[Task details]:
Answer these questions from the passage on Hunsrik:
1. About how many people speak Hunsrik?
2. In what year did the settlement of Hunsrück immigrants in Brazil begin?
3. What status does Glottolog give the language on its Agglomerated Endangerment Status?

[Passage to read]:
=== Section Start ===
Germanic language spoken in South America

Hunsrik (natively Hunsrik /hrx/, Hunsrückisch or Hunsrickisch and Portuguese hunsriqueano or hunsriqueano riograndense), also called Riograndese Hunsrik, Riograndenser Hunsrückisch or Katharinensisch, is a Moselle Franconian language spoken by an estimated 3 million people in parts of Brazil. It is derived primarily from the Hunsrückisch dialect of West Central German.

Hunsrik is spoken in the Brazilian states of Rio Grande do Sul, Santa Catarina, and Paraná, as well as some regions of neighboring Paraguay and Argentina. It is a co-official language in the Brazilian municipalities of Antônio Carlos, Santa Maria do Herval, and São João do Oeste. It has been an integral part of the historical and cultural heritage of the Brazilian state of Rio Grande do Sul since 2012, and considered an intangible cultural heritage of Santa Catarina state since 2016.

Hunsrik developed from the Hunsrückisch dialect spoken by immigrants from the Hunsrück region of Germany (Rhineland-Palatinate, Saarland) who settled in Brazil's southern region such as Rio Grande do Sul, beginning under the Empire of Brazil in 1824. This immigration later fell under the control of individual states, and then of private European investment enterprises. While primarily based on the Hunsrückisch branch of the German language, it has also been greatly influenced by other German dialects such as East Pomeranian and Plautdietsch and by Portuguese, the national language of Brazil. It has been influenced to a lesser extent by indigenous languages such as Kaingang and Guarani and by immigrant languages such as Italian and Talian.

Portuguese expressions and words are commonly imported into Hunsrik, particularly in reference to fauna and flora (which are different from those of Germany) and to technological innovations that did not exist when the original immigrants came to Brazil, leading to words like Aviong for airplane (Portuguese avião) instead of Flugzeug, Kamiong (Pt. caminhão, truck) instead of Lastwagen, Tëlevisong (Pt. televisão) instead of Fernseher, etc. Daily expressions are often calques (literal translations) of Portuguese.

Also common are the use of German suffixes attached to Portuguese words, such as Canecache, "little mug", from Portuguese caneca, "mug", and German diminutive suffix -chen (-che in Hunsrik); hybrid forms such as Schuhloja, "shoe shop", from German Schuh and Portuguese loja, and Germanized forms of Portuguese verbs: lembreere, "to remember"; namoreere "to flirt"; respondeere, "to answer" (Portuguese lembrar, namorar, and responder). However, regardless of these borrowings, its grammar and vocabulary are still largely Germanic.

Although Hunsrik is the most common Germanic language in south Brazil, the use of this language—particularly in the last three to four generations—continues to decrease. Glottolog classifies the language as "shifting" on its Agglomerated Endangerment Status.
=== Section End ===
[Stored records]
=== Section Start ===
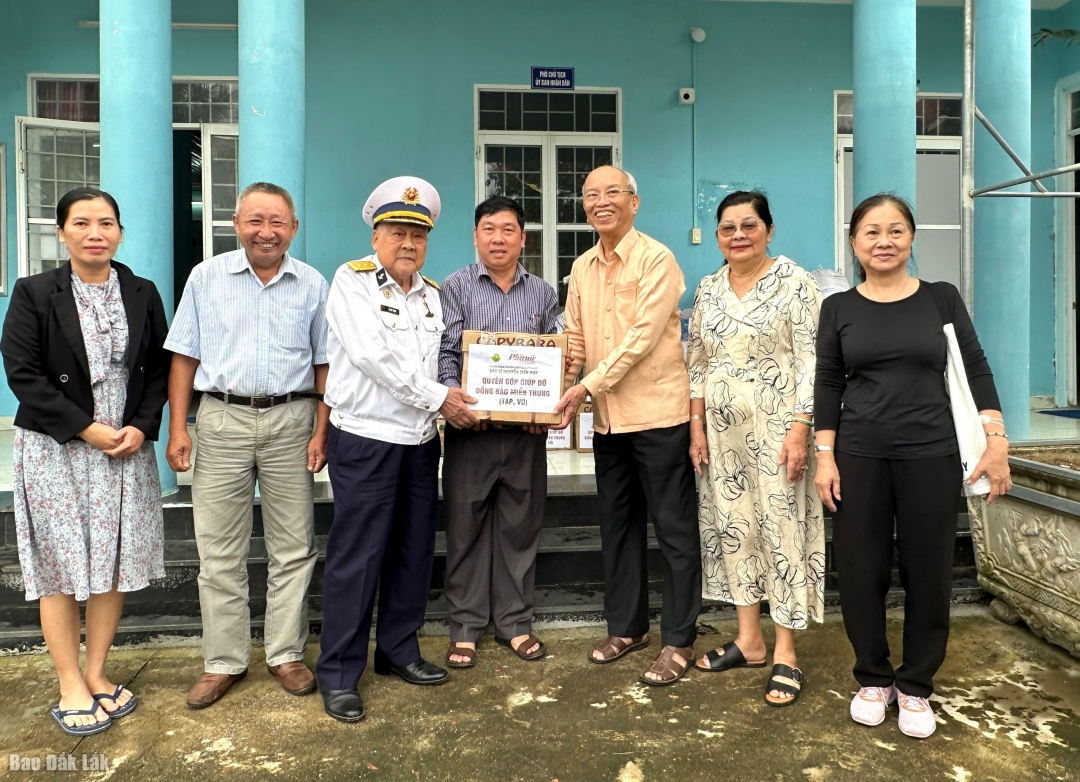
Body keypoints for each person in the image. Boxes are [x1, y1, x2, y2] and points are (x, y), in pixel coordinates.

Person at [814, 193, 1011, 738]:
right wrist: (824, 456)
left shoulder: (941, 299)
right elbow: (829, 383)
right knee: (860, 572)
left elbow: (975, 367)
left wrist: (996, 437)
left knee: (929, 572)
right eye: (872, 232)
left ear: (912, 238)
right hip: (859, 456)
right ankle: (873, 677)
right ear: (854, 242)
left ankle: (917, 685)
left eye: (895, 230)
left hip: (932, 453)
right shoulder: (839, 308)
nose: (884, 241)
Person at [1, 188, 170, 735]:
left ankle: (96, 671)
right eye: (82, 223)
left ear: (120, 232)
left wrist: (141, 427)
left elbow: (160, 368)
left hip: (124, 447)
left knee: (114, 561)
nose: (95, 232)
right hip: (57, 448)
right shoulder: (33, 292)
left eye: (106, 223)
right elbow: (23, 373)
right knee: (58, 563)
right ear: (62, 232)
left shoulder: (142, 292)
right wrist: (87, 428)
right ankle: (68, 680)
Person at [317, 176, 479, 723]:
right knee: (356, 557)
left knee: (412, 552)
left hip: (418, 441)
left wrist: (469, 393)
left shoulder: (434, 296)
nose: (408, 243)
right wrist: (443, 398)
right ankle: (339, 672)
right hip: (365, 437)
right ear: (376, 235)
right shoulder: (352, 282)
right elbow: (371, 356)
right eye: (397, 231)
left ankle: (397, 651)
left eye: (418, 233)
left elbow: (446, 362)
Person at [165, 182, 330, 708]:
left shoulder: (312, 283)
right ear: (236, 224)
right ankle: (223, 661)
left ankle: (285, 653)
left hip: (292, 418)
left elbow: (325, 362)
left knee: (294, 546)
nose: (266, 231)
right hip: (221, 418)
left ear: (293, 229)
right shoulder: (206, 278)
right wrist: (177, 427)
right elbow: (184, 357)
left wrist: (322, 429)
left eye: (277, 222)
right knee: (219, 551)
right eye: (255, 220)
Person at [552, 166, 701, 686]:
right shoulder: (582, 266)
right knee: (617, 527)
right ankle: (628, 627)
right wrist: (558, 385)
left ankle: (679, 639)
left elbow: (640, 338)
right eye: (591, 194)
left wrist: (586, 384)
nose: (601, 202)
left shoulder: (657, 258)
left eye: (612, 192)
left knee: (675, 530)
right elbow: (573, 335)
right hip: (609, 423)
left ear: (634, 202)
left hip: (659, 415)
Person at [687, 191, 824, 706]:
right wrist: (696, 426)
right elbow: (696, 361)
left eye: (749, 225)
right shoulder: (708, 288)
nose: (738, 235)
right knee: (735, 527)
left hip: (779, 430)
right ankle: (749, 640)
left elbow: (814, 361)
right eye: (728, 228)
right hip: (722, 435)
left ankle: (786, 649)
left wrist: (800, 427)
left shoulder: (795, 283)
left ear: (768, 229)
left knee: (781, 528)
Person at [439, 195, 559, 668]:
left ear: (523, 238)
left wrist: (558, 386)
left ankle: (514, 622)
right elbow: (447, 353)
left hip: (526, 435)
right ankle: (465, 625)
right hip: (472, 430)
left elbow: (555, 354)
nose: (498, 238)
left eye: (508, 229)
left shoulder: (544, 293)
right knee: (465, 526)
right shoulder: (455, 287)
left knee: (520, 526)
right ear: (475, 235)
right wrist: (453, 398)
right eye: (489, 229)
=== Section End ===
[Final answer]:
1. An estimated 3 million people.
2. 1824.
3. "Shifting."